Search code examples
performancehaskellfunctional-programmingbytestring

Increasing performance in file manipulation


I have a file which contains a matrix of numbers as following:

0 10 24 10 13 4 101 ...
6 0 52 10 4 5 0 4 ...
3 4 0 86 29 20 77 294 ...
4 1 1 0 78 100 83 199 ...
5 4 9 10 0 58 8 19 ...
6 58 60 13 68 0 148 41 ...
. .
.   .
.     .

What I am trying to do is sum each row and output the sum of each row to a new file (with the sum of each row on a new line).

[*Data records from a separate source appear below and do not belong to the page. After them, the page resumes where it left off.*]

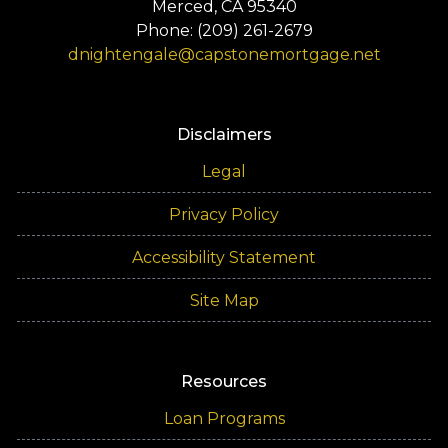
Merced, CA 95340
Phone: (209) 261-2679
dnightengale@capstonemortgage.net
Disclaimers
Legal
Privacy Policy
Accessibility Statement
Site Map
Resources
Loan Programs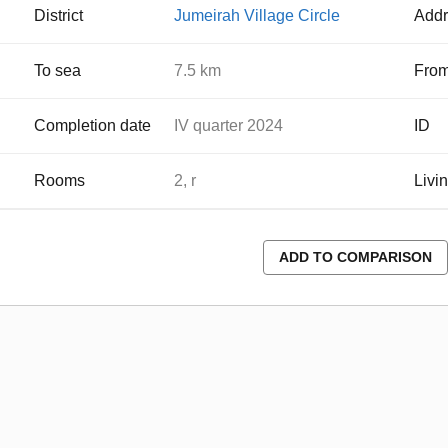
District
Jumeirah Village Circle
Addr
To sea
7.5 km
From
Completion date
IV quarter 2024
ID
Rooms
2, r
Livi
ADD TO COMPARISON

I have tried doing it in Haskell using ByteStrings, but the performance is 3 times a slow as the python implementation. Here is the Haskell implementation:

import qualified Data.ByteString.Char8 as B

-- This function is for summing a row
sumrows r = foldr (\x y -> (maybe 0 (*1) $ fst <$> (B.readInt x)) + y) 0 (B.split ' ' r)

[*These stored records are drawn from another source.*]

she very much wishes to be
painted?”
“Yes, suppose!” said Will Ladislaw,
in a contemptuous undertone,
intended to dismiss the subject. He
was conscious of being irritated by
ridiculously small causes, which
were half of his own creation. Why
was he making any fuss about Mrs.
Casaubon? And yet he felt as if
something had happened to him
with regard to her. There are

-- This function is for mapping the sumrows function to each line
sumfile f = map (\x -> (show x) ++ "\n") (map sumrows (B.split '\n' f)) 

main = do
  contents <- B.readFile "telematrix"
  -- I get the sum of each line, and then pack up all the results so that it can be written
  B.writeFile "teleDensity" $ (B.pack . unwords) (sumfile contents)
  print "complete"

This takes about 14 seconds for a 25 MB file.

Here is the python implemenation

fd = open("telematrix", "r")
nfd = open("teleDensity", "w")

for line in fd: 
  nfd.write(str(sum(map(int, line.split(" ")))) + "\n")

fd.close()
nfd.close()

This takes about 5 seconds for the same 25 MB file.

Any suggestions on how to increase the Haskell implementation?


Solution

  • The main reason for the poor performance was because I was using runhaskell instead of first compiling and then running the program. So I switched from:

    runhaskell program.hs
    

    to

    ghc program.hs
    
    ./program